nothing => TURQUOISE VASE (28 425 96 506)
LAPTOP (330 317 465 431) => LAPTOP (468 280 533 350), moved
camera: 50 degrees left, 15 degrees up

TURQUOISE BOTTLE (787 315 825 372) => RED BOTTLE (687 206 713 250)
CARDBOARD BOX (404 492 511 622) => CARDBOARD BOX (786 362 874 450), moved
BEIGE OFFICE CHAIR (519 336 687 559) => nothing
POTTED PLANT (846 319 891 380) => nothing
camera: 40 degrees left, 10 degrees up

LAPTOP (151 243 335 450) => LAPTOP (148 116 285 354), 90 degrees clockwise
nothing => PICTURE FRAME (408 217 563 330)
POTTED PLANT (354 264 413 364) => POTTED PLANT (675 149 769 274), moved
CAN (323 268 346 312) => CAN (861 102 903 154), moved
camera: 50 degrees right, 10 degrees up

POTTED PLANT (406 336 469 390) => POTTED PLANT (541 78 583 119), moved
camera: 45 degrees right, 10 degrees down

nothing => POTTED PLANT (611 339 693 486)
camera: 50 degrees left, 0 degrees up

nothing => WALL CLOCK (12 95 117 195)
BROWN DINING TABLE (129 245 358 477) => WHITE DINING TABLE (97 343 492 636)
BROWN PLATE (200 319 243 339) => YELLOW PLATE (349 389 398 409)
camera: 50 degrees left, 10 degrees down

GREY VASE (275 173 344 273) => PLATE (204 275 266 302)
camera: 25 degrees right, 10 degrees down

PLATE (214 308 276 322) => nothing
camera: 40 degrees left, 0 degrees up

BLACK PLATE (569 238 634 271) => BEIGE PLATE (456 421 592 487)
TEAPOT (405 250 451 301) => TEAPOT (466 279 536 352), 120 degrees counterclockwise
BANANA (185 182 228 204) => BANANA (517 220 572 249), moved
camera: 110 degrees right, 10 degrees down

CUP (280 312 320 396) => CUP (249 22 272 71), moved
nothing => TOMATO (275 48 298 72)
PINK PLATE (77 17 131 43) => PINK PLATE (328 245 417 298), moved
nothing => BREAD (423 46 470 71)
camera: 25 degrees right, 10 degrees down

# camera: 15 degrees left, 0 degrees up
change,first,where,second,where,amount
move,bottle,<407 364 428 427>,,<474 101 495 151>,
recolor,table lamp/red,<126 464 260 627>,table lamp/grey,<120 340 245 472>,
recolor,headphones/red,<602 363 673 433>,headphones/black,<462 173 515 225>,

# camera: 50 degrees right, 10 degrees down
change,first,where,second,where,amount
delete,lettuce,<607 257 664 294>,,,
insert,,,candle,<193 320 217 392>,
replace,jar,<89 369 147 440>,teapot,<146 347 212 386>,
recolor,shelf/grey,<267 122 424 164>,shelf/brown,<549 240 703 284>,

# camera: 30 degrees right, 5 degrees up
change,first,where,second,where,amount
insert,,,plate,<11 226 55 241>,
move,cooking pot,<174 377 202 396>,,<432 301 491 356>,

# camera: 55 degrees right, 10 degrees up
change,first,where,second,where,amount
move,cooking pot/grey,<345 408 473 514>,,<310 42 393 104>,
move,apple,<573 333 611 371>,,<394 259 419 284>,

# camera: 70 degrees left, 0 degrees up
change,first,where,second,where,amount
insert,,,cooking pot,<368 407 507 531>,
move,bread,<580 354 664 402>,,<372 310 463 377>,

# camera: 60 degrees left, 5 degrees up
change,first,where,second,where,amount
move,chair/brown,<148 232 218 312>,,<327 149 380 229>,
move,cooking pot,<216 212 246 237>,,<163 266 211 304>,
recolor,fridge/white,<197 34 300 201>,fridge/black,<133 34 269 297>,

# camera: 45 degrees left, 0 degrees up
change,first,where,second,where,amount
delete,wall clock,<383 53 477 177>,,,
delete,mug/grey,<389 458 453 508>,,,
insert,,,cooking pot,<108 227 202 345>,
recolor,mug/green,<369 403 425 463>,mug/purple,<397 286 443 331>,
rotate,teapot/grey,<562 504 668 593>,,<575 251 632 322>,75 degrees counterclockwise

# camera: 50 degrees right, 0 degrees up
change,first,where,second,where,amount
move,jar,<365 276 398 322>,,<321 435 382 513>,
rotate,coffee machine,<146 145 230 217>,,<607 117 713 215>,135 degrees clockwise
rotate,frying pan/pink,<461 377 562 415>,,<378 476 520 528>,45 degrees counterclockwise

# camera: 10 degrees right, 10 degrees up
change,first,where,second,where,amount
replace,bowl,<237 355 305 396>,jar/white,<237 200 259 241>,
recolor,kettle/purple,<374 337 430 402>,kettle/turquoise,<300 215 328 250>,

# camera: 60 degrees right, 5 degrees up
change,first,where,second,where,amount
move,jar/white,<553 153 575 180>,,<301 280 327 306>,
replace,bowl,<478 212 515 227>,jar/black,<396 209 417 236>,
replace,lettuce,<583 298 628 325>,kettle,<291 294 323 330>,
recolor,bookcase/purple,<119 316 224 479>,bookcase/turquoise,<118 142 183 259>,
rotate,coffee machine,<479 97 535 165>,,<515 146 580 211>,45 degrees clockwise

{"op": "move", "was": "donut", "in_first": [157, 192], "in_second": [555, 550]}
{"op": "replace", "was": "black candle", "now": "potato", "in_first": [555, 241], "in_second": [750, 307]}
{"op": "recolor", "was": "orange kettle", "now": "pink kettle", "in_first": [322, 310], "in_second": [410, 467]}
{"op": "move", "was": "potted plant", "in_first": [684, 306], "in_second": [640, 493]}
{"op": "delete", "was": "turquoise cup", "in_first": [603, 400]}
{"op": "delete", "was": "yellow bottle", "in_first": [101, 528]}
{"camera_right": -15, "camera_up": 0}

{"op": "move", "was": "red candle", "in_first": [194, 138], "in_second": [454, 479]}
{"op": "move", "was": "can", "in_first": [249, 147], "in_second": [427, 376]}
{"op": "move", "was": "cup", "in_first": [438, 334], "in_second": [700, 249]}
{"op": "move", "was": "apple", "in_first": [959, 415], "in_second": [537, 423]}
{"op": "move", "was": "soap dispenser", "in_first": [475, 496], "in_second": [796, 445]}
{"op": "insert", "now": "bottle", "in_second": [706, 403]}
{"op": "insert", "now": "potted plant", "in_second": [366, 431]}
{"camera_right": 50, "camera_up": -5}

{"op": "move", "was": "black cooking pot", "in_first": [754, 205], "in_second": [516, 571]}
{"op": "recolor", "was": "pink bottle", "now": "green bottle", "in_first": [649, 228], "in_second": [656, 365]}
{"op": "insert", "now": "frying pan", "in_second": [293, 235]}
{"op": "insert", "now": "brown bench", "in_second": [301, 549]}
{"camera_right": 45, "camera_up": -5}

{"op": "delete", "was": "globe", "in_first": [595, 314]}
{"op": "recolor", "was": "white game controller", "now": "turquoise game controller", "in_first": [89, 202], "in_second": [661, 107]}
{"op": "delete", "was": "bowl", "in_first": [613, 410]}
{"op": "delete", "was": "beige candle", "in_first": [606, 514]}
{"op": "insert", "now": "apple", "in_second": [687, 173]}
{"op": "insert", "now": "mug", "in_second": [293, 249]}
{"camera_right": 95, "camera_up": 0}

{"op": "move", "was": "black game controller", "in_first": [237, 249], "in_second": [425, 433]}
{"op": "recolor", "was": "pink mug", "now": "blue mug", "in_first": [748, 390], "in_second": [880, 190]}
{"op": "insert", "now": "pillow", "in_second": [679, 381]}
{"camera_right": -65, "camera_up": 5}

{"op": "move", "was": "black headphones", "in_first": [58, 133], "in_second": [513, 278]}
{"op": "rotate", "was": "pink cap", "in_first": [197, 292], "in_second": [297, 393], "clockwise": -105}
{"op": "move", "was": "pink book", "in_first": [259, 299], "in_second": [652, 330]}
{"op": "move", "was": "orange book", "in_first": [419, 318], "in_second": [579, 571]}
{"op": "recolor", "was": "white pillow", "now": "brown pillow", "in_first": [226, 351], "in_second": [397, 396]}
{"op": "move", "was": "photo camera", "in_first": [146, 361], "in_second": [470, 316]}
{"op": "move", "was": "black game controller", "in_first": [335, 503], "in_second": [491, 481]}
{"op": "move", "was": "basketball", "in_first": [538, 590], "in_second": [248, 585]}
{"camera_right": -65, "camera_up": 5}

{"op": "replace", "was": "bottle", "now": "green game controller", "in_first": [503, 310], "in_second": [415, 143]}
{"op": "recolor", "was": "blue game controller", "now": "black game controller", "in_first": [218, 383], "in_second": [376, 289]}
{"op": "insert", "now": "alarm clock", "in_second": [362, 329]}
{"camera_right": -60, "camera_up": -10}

### About this exercise
Please transcribe the data exactly from its first line. End with the line that contains "LAPTOP (330 317".

### Response to the exercise
nothing => TURQUOISE VASE (28 425 96 506)
LAPTOP (330 317 465 431) => LAPTOP (468 280 533 350), moved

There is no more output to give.